CIRANDA DO PODER - Além do mais, trata-se de uma situação revolucionária. Vários grupos em ação tentam puxar o tapete do aiatolá - como é o caso dos guerrilheiros fedayn, de pelo menos 10 000 marxistas mujahedin defensores de uma extravagante receita marxista-islâmica - ou ainda dos social-democratas da coalizão Frente Nacional. É preciso levar em conta, sobretudo, o pequeno núcleo de aiatolás que se movimenta à sombra do chefe mais ou menos leais, mais ou menos radicais, mais ou menos influentes.

"Não chega a ser uma luta pelo poder", analisa o professor Marvin Zonis, da Universidade de Chicago, "mas é lógico que há uma disputa por influência, embora Khomeini não peça opinião de ninguém antes de tomar decisões." Pode-se estar ora nas graças do aiatolá, ora em desgraça. Esta seria, segundo Khalilzad, uma das conveniências para os aiatolás de se manter a composição do Conselho secreta - seus membros podem ser designados e descartados sem que se criem problemas com a opinião pública.
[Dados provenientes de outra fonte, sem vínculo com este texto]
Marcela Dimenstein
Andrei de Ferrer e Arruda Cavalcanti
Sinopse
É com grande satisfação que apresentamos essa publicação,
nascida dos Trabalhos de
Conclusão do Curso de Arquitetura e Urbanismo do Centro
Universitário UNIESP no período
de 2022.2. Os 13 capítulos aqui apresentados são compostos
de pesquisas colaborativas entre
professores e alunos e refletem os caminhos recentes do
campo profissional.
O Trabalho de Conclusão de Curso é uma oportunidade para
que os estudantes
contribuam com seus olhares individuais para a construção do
Existe um certo consenso, contudo, sobre quem seria agora o segundo homem em força política - o aiatolá Hussein Ali Montazeri, designado para suceder o ex-chefe religioso de Teerã, Mahmud Taleghani, morto em setembro. Ao contrário de Taleghani, Montazeri é da facção dos duros, a mesma de Khomeini - ou seja, a dos que querem simplesmente abolir qualquer vestígio de Estado secular. Chefe da chamada Assembléia dos Sábios, encarregada de redigir a nova "constituição islâmica" do Irã, ele é considerado a "sombra de Khomeini". Sua intolerancia é tamanha, afirma o professor Abrahamian, que, enquanto esteve preso sob o regime do xá, Montazeri negava-se até a cumprimentar os companheiros marxistas de cadeia. O professor o considera "o Trótski da revolução iraniana".

SEGUNDO ESCALÃO - Abaixo de Montazeri estaria o aiatolá Hossein Beheshti, dirigente do Partido Republicano lslâmico, a organização política de massa dos religiosos. Há quem o considere um moderado, mas o professor Abrahamian não nutre ilusões: "Ele é tão fanátíco quanto Montazeri, com a agravante de ser mais ambicioso". Para uma alternativa moderada a Khomeini, portanto, o horizonte não parece muito promissor. Pode-se contar apenas com alguma sensatez por parte do aiatolá Shariat Madari - na verdade superior ao próprio Khomeini na hierarquia religiosa e dono de enorme prestígio popular no noroeste do país.

É unânime entre os especialistas a opinião de que os iranianos vinham demonstrando crescente descontentamento com o absolutismo do aiatolá até a ocupação da embaixada. Abrahamian nota que nas últimas eleições locais, em outubro, o clero conseguiu atrair para as urnas pouco mais de 10% dos eleitores - quase nada comparado aos 90% que em março votaram no referendo pela instituição da República. O professor acha que, se não planejou a ação contra os americanos, Khomeini "pelo menos a encaminhou como forma de recompor sua ascendência sobre as massas". Abrahamian acredita, também, que "o episódio da embaixada poderá tirar o poder de suas mãos". Ele imagina que, em meio a tal situação, potências estrangeiras sempre encontrarão meios de ajudar os grupos que desafiam Khomeini.

O que parece improvável é que o aiatolá, um homem com 80 anos de idade, continue indefinidamente no comando depois da provocação contra Washington. "Khomeini não é homem perverso", arrisca o professor Mehdi Haeri, ele mesmo um aiatolá, ex-discípulo de Khomeini, atualmente professor de filosofia na Georgetown University, em Washington. "Na verdade, ele é cheio de boas intenções. O problema é que nem ele nem os outros aiatolás têm qualificação para governar o país."